L’Incorruttibile cercò di sovrastare la cagnara strillando che si erano colà riuniti per decidere della morte del re! Quanti riuscivano a intendere le sue parole furono presi da un’esaltazione ancora maggiore. Alcuni si alzarono sulle sedie per intonare La Marsigliese, altri attaccarono la prima canzone che avevano sulle labbra. Molti battevano piedi e mani.
Dal suo punto di osservazione, l’uomo che si faceva chiamare Laplace pensò che la follia è materia di studio indispensabile per chi voglia conoscere ed esercitare il potere. Un’incognita che può entrare in gioco in qualsiasi momento, nelle vicende personali e in quelle collettive. A dispetto delle apparenze, dunque, egli si trovava in un luogo privilegiato, una vera accademia di scienza politica. Di più: si trovava in un microcosmo della nazione. Quod est inferius, est sicut quod est superius. Bicêtre era la Francia: infermi di mente impegnati in discorsi più grandi di loro. Ecco perché aveva attribuito a ciascuno il nome di un deputato della Convenzione. Non aveva dovuto faticare molto: luoghi di segregazione come quello erano più aperti al mondo di quanto non si credesse. Da fuori giungevano corpi, cibo, voci, idee, conflitti. La notizia della nascita di un comitato di salute pubblica, composto di nove deputati da rieleggere ogni mese, era giunta quel mattino, due soli giorni dopo il fatto. Soltanto i casi più gravi, le persone ormai dimentiche di sé, non conoscevano i nomi dei grand’uomini del momento. La maggioranza aveva contezza delle loro parole e degli atteggiamenti. Alcuni alienati li ammiravano e si immedesimavano a tal punto da credersi quei grand’uomini. Fra quelle mura, Robespierre, Hébert, Saint-Just, Marat erano eroi, modelli e simulacri.
Soprattutto Marat, pensò l’uomo chiamato Laplace.
Il grande Marat.
Che una figura simile potesse essere chiamata «grande» era sintomo della malattia grave che stagnava sul paese.
I lavori della Convenzione vennero sospesi d’imperio e i deputati più in vista rinchiusi prima del tempo nei loro alloggiamenti.
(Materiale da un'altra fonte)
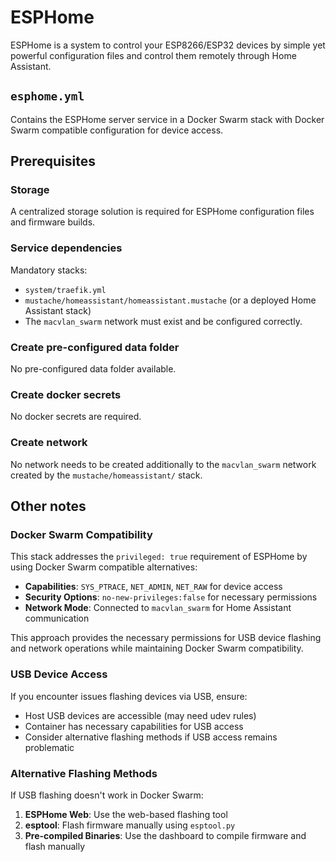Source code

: # ESPHome

ESPHome is a system to control your ESP8266/ESP32 devices by simple yet powerful configuration files and control them remotely through Home Assistant.

## `esphome.yml`

Contains the ESPHome server service in a Docker Swarm stack with Docker Swarm compatible configuration for device access.

## Prerequisites

### Storage
A centralized storage solution is required for ESPHome configuration files and firmware builds.

### Service dependencies
Mandatory stacks:
- `system/traefik.yml`
- `mustache/homeassistant/homeassistant.mustache` (or a deployed Home Assistant stack)
- The `macvlan_swarm` network must exist and be configured correctly.

### Create pre-configured data folder
No pre-configured data folder available.

### Create docker secrets
No docker secrets are required.

### Create network
No network needs to be created additionally to the `macvlan_swarm` network created by the `mustache/homeassistant/` stack.

## Other notes
### Docker Swarm Compatibility

This stack addresses the `privileged: true` requirement of ESPHome by using Docker Swarm compatible alternatives:

- **Capabilities**: `SYS_PTRACE`, `NET_ADMIN`, `NET_RAW` for device access
- **Security Options**: `no-new-privileges:false` for necessary permissions
- **Network Mode**: Connected to `macvlan_swarm` for Home Assistant communication

This approach provides the necessary permissions for USB device flashing and network operations while maintaining Docker Swarm compatibility.

### USB Device Access
If you encounter issues flashing devices via USB, ensure:
- Host USB devices are accessible (may need udev rules)
- Container has necessary capabilities for USB access
- Consider alternative flashing methods if USB access remains problematic

### Alternative Flashing Methods
If USB flashing doesn't work in Docker Swarm:
1. **ESPHome Web**: Use the web-based flashing tool
2. **esptool**: Flash firmware manually using `esptool.py`
3. **Pre-compiled Binaries**: Use the dashboard to compile firmware and flash manually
Marat – il sedicente Marat che più somigliava ai ritratti di Marat – seguitò a ripetere il ritornello sulle migliaia di teste, per quanto in tono più sommesso, a causa della veste di contenzione che gli stringeva il petto.
Robespierre – che di Robespierre non aveva l’aspetto, ma solo le frasi celebri mandate a memoria – si accomiatò gridando:
– Non facciamo leggi per un solo momento, ma per i secoli. Non per noi, ma per l’universo!
Del vero Brissot, il Brissot di Bicêtre non aveva nulla. Laplace lo aveva soprannominato così solo perché si opponeva a Marat con determinazione. Per il resto era un tipo insignificante, e infatti si fece trascinare via senza reagire, e così pure Danton, che però venne messo in catene, poiché il suo ventre alla Danton risultava incontenibile nelle camicie di forza.